● EXERCISE DIRECTIONS: Give the part of the data that opens with the line containing "impact on health" and closes with the line containing "I look forward to receiving your response and" as a Markdown table with the columns Row and Line. Number each line and leave out blank lines.

● MATERIAL SHOWN:

*** Begin section ***

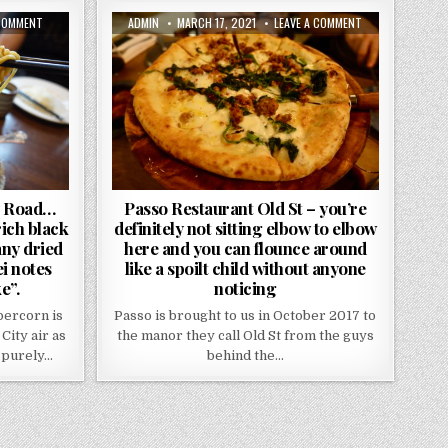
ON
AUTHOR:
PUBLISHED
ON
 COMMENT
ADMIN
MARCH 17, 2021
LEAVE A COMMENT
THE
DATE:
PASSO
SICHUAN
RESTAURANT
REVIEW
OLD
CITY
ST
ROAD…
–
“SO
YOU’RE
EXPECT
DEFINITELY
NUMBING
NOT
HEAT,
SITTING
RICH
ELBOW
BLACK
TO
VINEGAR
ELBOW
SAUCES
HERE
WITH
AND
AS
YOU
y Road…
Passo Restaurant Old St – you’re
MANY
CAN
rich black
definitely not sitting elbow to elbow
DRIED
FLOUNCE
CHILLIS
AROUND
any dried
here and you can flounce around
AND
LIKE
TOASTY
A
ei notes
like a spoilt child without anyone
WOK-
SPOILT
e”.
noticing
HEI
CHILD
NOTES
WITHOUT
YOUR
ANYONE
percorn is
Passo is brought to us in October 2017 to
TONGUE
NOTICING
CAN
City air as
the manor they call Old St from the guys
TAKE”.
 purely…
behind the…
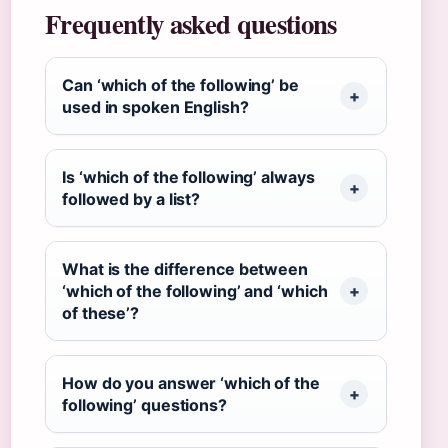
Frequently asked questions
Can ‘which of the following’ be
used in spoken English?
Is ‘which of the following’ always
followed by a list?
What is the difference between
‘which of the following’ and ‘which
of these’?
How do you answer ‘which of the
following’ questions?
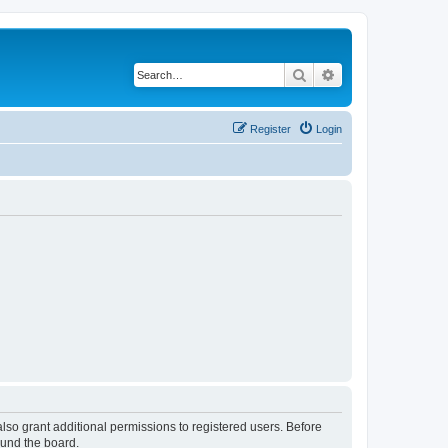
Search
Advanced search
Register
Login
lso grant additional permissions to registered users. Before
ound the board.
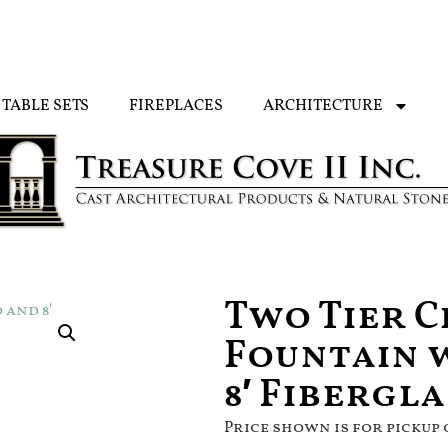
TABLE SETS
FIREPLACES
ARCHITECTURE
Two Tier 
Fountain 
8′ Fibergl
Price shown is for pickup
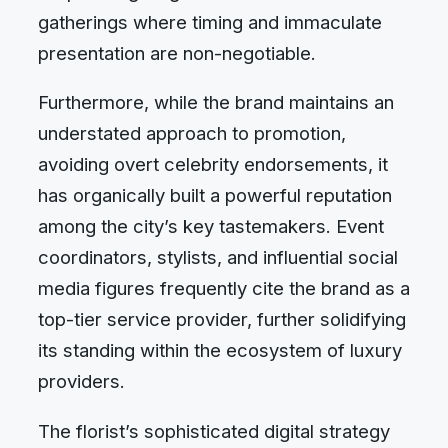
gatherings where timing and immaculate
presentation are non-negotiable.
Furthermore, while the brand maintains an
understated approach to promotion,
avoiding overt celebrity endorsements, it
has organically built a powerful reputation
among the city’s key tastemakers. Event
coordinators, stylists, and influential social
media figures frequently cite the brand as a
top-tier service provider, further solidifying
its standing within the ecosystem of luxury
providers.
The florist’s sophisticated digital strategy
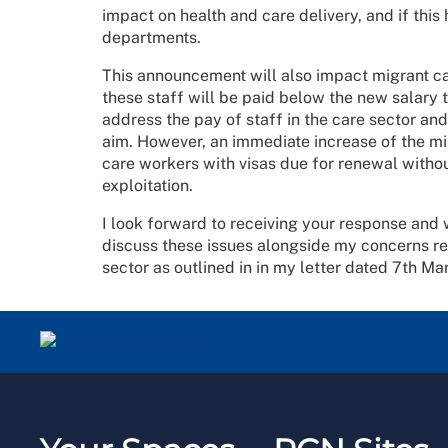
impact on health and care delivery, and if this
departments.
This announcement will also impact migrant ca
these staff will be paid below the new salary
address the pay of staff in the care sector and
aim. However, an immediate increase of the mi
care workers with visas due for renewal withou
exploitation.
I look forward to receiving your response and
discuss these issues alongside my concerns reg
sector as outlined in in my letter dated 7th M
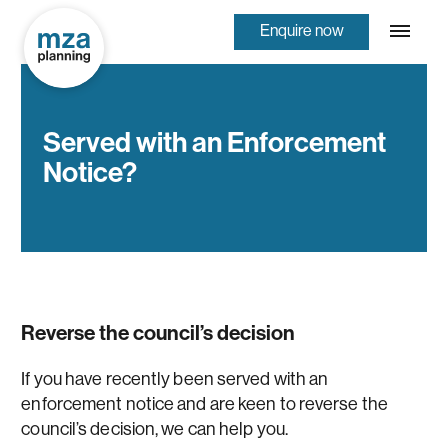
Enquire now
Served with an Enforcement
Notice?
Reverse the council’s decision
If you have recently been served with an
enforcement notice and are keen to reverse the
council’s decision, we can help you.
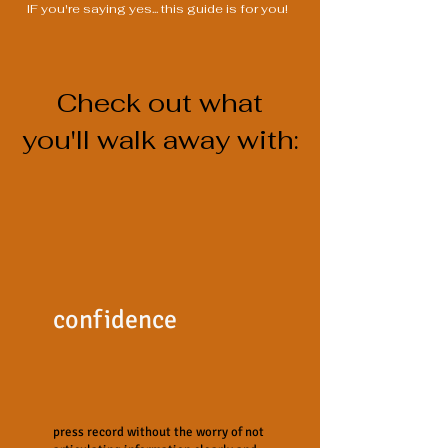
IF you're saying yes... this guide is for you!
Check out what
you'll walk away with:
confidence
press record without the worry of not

*** End section ***
*** Begin section ***

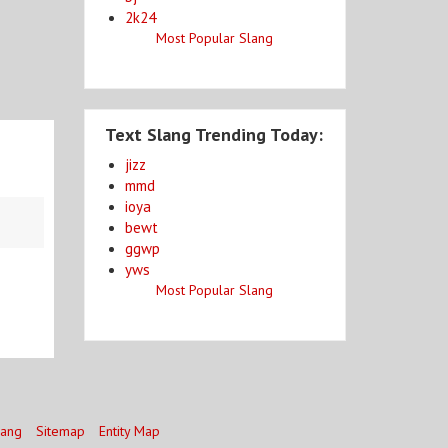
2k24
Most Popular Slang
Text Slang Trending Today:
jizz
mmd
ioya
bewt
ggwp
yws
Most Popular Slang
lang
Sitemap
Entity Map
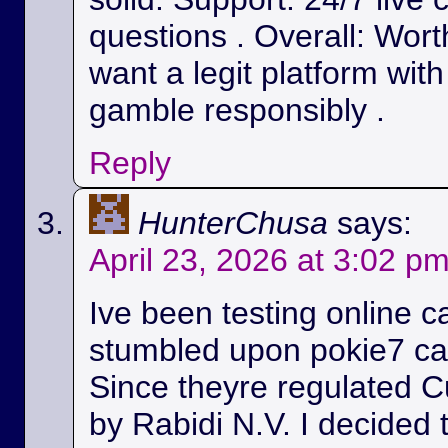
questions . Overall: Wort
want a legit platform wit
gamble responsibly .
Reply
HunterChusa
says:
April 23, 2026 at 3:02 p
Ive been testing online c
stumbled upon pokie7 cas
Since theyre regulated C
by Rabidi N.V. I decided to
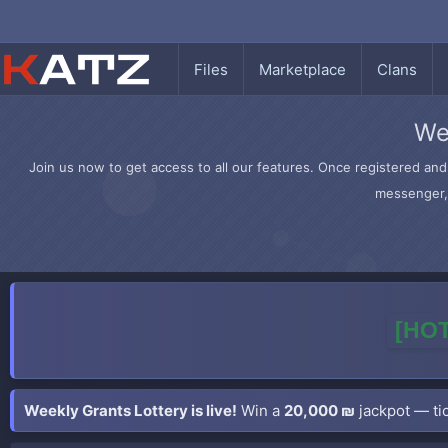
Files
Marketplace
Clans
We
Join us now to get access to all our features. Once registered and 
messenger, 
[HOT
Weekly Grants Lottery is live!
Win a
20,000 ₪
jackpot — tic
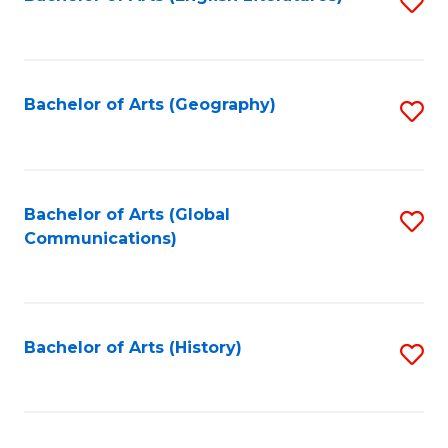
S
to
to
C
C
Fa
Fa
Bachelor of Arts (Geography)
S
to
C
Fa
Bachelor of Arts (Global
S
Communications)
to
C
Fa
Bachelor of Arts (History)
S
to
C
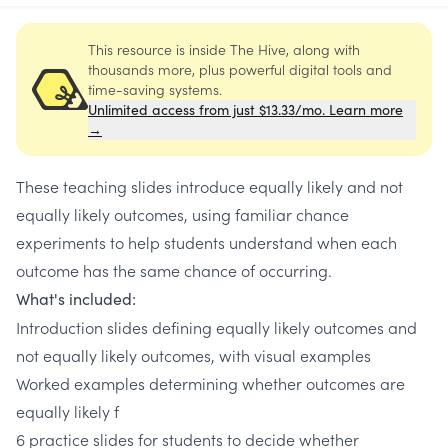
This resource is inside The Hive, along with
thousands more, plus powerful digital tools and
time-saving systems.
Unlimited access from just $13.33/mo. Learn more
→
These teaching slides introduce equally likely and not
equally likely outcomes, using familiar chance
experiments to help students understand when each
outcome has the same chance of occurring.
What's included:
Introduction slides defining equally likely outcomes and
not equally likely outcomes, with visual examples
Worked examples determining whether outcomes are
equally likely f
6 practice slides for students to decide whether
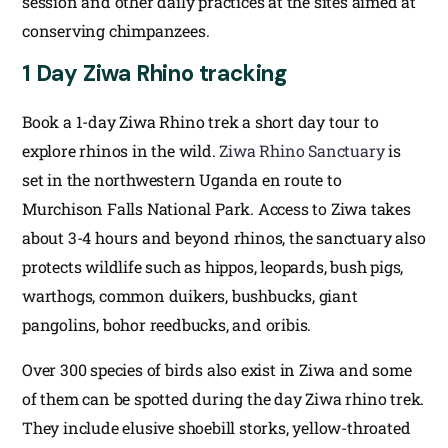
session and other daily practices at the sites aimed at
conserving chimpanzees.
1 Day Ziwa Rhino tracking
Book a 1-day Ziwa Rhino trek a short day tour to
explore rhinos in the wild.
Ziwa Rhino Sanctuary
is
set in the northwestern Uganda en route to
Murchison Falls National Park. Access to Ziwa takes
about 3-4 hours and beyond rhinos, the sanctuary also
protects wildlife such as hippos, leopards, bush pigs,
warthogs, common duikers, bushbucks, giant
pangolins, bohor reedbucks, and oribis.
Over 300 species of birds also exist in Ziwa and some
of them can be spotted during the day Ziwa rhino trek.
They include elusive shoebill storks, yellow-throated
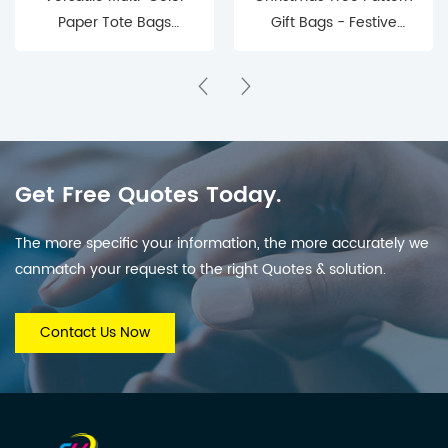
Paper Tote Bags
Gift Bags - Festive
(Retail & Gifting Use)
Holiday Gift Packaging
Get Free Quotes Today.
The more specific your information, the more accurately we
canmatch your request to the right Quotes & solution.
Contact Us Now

*** End section ***

● YOUR SOLUTION:
| Row | Line |
|---|---|
| 1 | impact on health and care delivery, and if this |
| 2 | departments. |
| 3 | This announcement will also impact migrant ca |
| 4 | these staff will be paid below the new salary |
| 5 | address the pay of staff in the care sector and |
| 6 | aim. However, an immediate increase of the mi |
| 7 | care workers with visas due for renewal withou |
| 8 | exploitation. |
| 9 | I look forward to receiving your response and |